View all Articles

Five Questions On Health Reform Americans Should Be Asking Now

Health, Health, Governance Healthcare, Civil Justice

“We’re not going to not pass a bill.” So says New York Sen. Chuck Schumer, echoing Democrats’ determination to pass health reform legislation. But it may be premature to declare victory.

Failure is still very much an option, particularly if the Senate doesn’t address serious concerns about the 2,074-page bill designed to rewrite the rules governing one-sixth of the U.S. economy for decades to come.

With that in mind, here are five key questions that lawmakers should press in the coming days:

How will health reform legislation affect existing insurance coverage?

Key regulations in the legislation called community rating (limiting prices that can be charged to older and sicker applicants) and guaranteed issue (requiring insurers to offer policies to all applicants regardless of health status) have driven up health insurance premiums in state markets where they have been tried, as higher costs have pushed younger and healthier policyholders to drop coverage.

Democrats hope that by requiring everyone to purchase coverage they can avoid this problem, called adverse selection. However, that strategy may not work as advertised. In Massachusetts, which has had an individual mandate since 2006, insurance premiums are among the most expensive in the nation.

Democrats have also loaded their legislation with limits on deductibles, out-of-pocket spending and lifetime spending that will likely drive up premiums — along with new taxes on health insurance, drug and diagnostic companies. These costs are all likely to be passed along to policyholders in both the individual and employer-based markets.

For the 85% of Americans who have health insurance coverage now, costs may rise.

Does the final bill lower the government’s unsustainable spending commitments for existing programs (Medicare and Medicaid) or expand them?

Both the House and Senate bills slash Medicare spending, but neither uses the savings to pay for Medicare’s impending bankruptcy. Instead, the savings are used to set up a new entitlement (extensive subsidies to buy health insurance) for the uninsured.

Estimated savings coming from Medicare alone will be around $500 billion between 2010 and 2019, if the legislation is enacted as it reads today. But most of these savings will come from reductions in the popular (and private) Medicare Advantage health plans and through changes to payments for prescription drugs.

Given that regular Medicare is set to start going bankrupt in 2017, it makes no fiscal sense to use the savings to pay for yet another new entitlement instead of shoring up the main program. These congressional prescriptions will only produce more deficit spending.

Given Congress’ track record on spending, what is the realistic projection for the cost of health reform when it’s fully implemented?

The Congressional Budget Office has performed admirably in producing its cost analysis of extraordinarily complex legislation in a very short time. But the CBO is statutorily constrained in its analysis of pending legislation.

If Congress tells the CBO that it will cut 20% from Medicare physicians’ payments starting in 2011, the CBO must score this as a savings — even if Congress has never done this before and is unlikely to do so now.

--------------------

**Exercise details:**
Copy out the stretch of the health reform article from "Health, Health, Governance" through "to declare victory.", word for word. The records were drawn from a different source than the text.

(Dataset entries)
--------------------

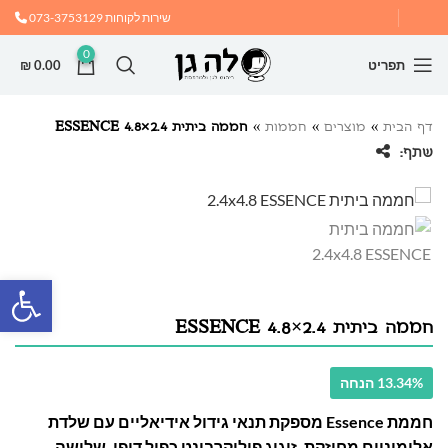
שירות לקוחות
073-3753129
0
תפריט
0.00
₪
דף הבית
»
מוצרים
»
חממות
»
חממה ביתית 2.4×4.8 ESSENCE
שתף:
פתח
חממה ביתית 2.4×4.8 ESSENCE
13.34% הנחה
חממת Essence מספקת תנאי גידול אידיאליים עם שלדת
אלומיניום מחוזקת, זיגוג פוליקרבונט כפול דופן, שלושה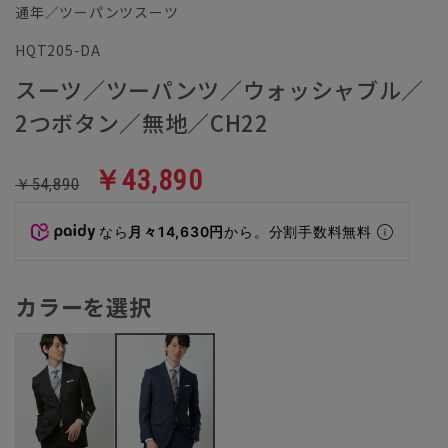
通年／ツーパンツスーツ
HQT205-DA
スーツ／ツーパンツ／ウォッシャブル／
2つボタン／無地／CH22
￥43,890
￥54,890
なら
月々14,630円
から。分割手数料無料
カラーを選択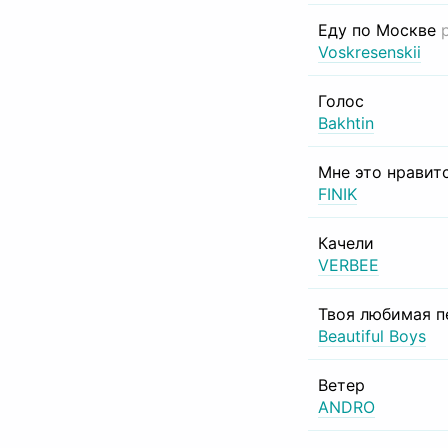
Еду по Москве
Voskresenskii
Голос
Bakhtin
Мне это нравит
FINIK
Качели
VERBEE
Твоя любимая п
Beautiful Boys
Ветер
ANDRO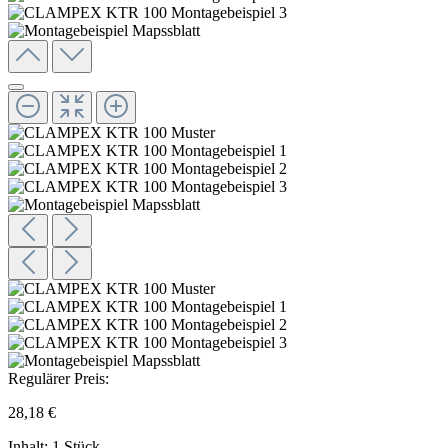
Regulärer Preis:
28,18 €
Inhalt:
1 Stück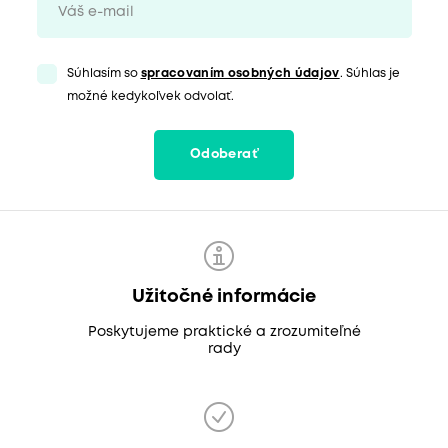
Súhlasím so
spracovaním osobných údajov
. Súhlas je
možné kedykoľvek odvolať.
Odoberať
Užitočné informácie
Poskytujeme praktické a zrozumiteľné
rady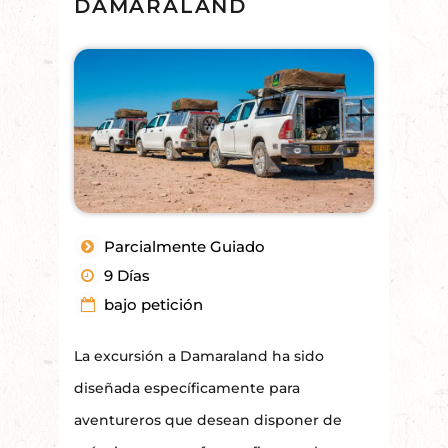
DAMARALAND
Parcialmente Guiado
9 Días
bajo petición
La excursión a Damaraland ha sido
diseñada específicamente para
aventureros que desean disponer de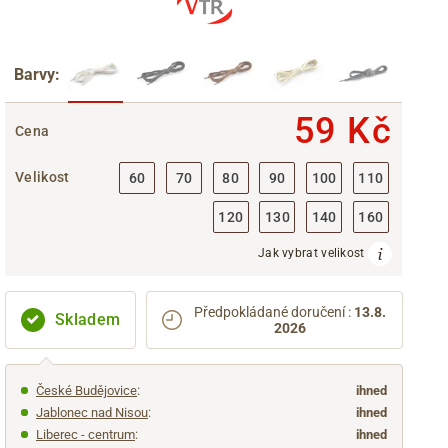
Barvy:
59 Kč
Cena
Velikost
60
70
80
90
100
110
120
130
140
160
Jak vybrat velikost
Předpokládané doručení
:
13.8.
Skladem
2026
České Budějovice
:
ihned
Jablonec nad Nisou
:
ihned
Liberec - centrum
:
ihned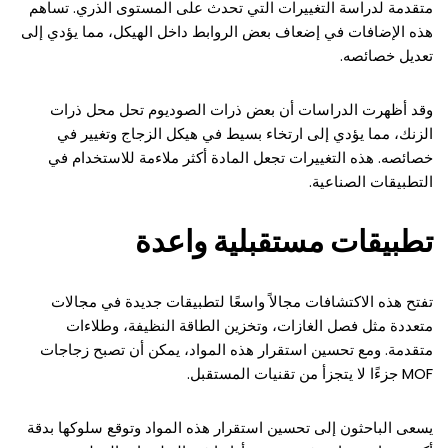
متقدمة لدراسة التغييرات التي تحدث على المستوى الذري. تساهم
هذه الإضافات في إضعاف بعض الروابط داخل الهيكل، مما يؤدي إلى
تعديل خصائصه.
وقد أظهرت الدراسات أن بعض ذرات الصوديوم تحل محل ذرات
الزنك، مما يؤدي إلى ارتخاء بسيط في هيكل الزجاج وتغيير في
خصائصه. هذه التغييرات تجعل المادة أكثر ملاءمة للاستخدام في
التطبيقات الصناعية.
تطبيقات مستقبلية واعدة
تفتح هذه الاكتشافات مجالاً واسعًا لتطبيقات جديدة في مجالات
متعددة مثل فصل الغازات، وتخزين الطاقة النظيفة، وطلاءات
متقدمة. ومع تحسين استقرار هذه المواد، يمكن أن تصبح زجاجات
MOF جزءًا لا يتجزأ من تقنيات المستقبل.
يسعى الباحثون إلى تحسين استقرار هذه المواد وتوقع سلوكها بدقة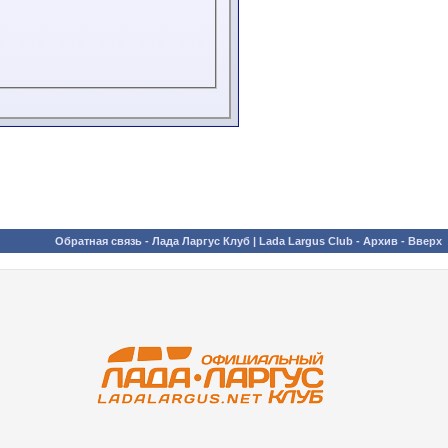
Обратная связь
-
Лада Ларгус Клуб | Lada Largus Club
-
Архив
-
Вверх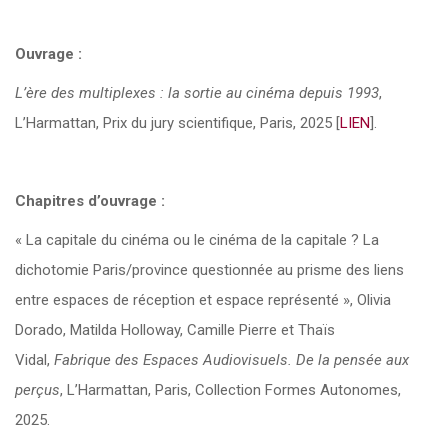
Ouvrage :
L’ère des multiplexes : la sortie au cinéma depuis 1993
,
L’Harmattan, Prix du jury scientifique, Paris, 2025 [
LIEN
].
Chapitres d’ouvrage :
« La capitale du cinéma ou le cinéma de la capitale ? La
dichotomie Paris/province questionnée au prisme des liens
entre espaces de réception et espace représenté », Olivia
Dorado, Matilda Holloway, Camille Pierre et Thaïs
Vidal,
Fabrique des Espaces Audiovisuels. De la pensée aux
perçus
, L’Harmattan, Paris, Collection Formes Autonomes,
2025.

--------------------

**Exercise result:**
Health, Health, Governance Healthcare, Civil Justice

“We’re not going to not pass a bill.” So says New York Sen. Chuck Schumer, echoing Democrats’ determination to pass health reform legislation. But it may be premature to declare victory.